La obsesión laicista provoca muchos procesos jurídicos, con efectos distintos a los esperados. Así, el Tribunal de Casación francés anuló en 2008 el despido de una empleada musulmana en una guardería por empeñarse en acudir velada al trabajo; al no tratarse de un establecimiento público, se valoró como discriminación injusta por razones religiosas. Cinco años después,
publica Le Monde un patético artículo de la fundadora de la guardería: su proyecto fenece ante comunitarismos e intimidaciones.
Los contenciosos llegan con frecuencia al Tribunal europeo de derechos humanos, especialmente desde que tiene legitimación el ciudadano. A pesar de las presiones sobre una Corte a caballo entre la ideología, la política y el derecho, no faltan sentencias que protegen adecuadamente la libertad religiosa. Pero la insistencia es tenaz, sobre todo, cuando se enfrenta a un principio de igualdad tendencialmente omnicomprensivo. Así, en el asunto de Aisha, pendiente de sentencia en Alemania: ¿se puede obligar a una alumna musulmana a recibir clases de natación mixtas?
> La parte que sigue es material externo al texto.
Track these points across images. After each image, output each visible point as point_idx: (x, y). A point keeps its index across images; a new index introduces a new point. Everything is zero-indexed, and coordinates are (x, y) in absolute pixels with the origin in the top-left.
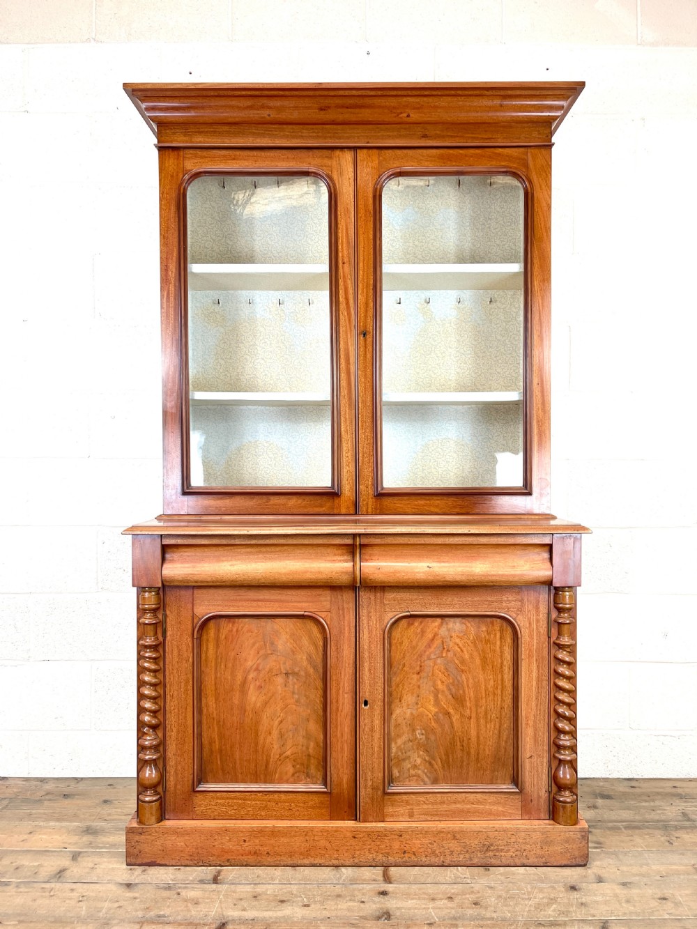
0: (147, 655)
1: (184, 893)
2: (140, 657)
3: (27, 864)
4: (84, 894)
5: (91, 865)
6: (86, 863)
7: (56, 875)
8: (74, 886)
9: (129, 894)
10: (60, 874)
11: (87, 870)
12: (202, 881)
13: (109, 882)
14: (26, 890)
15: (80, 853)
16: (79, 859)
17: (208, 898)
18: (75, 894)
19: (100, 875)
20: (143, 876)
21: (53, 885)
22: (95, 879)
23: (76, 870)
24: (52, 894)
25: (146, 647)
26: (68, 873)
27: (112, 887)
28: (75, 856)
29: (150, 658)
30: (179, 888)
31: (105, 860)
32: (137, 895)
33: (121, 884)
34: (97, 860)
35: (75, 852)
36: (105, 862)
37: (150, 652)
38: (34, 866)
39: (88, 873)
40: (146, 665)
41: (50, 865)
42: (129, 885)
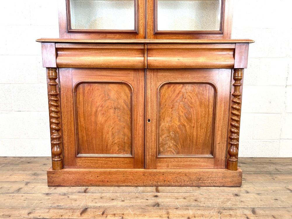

El fundamentalismo laicista no mata ni destruye iglesias, como el islamista, pero es insaciable en su pretensión de acallar la religión y recluir a los creyentes en su casa o en las sacristías, para evitar posibles influencias en la vida pública. Su arcaísmo parece ajeno a la transformación del mundo y de la propia Iglesia católica, que asume plenamente la autonomía del orden temporal, no quiere exenciones de impuestos legítimos, coopera a fondo con la justicia civil en procesos contra delitos cometidos por presbíteros, y enterró hace bastante tiempo casi todos los confesionalismos.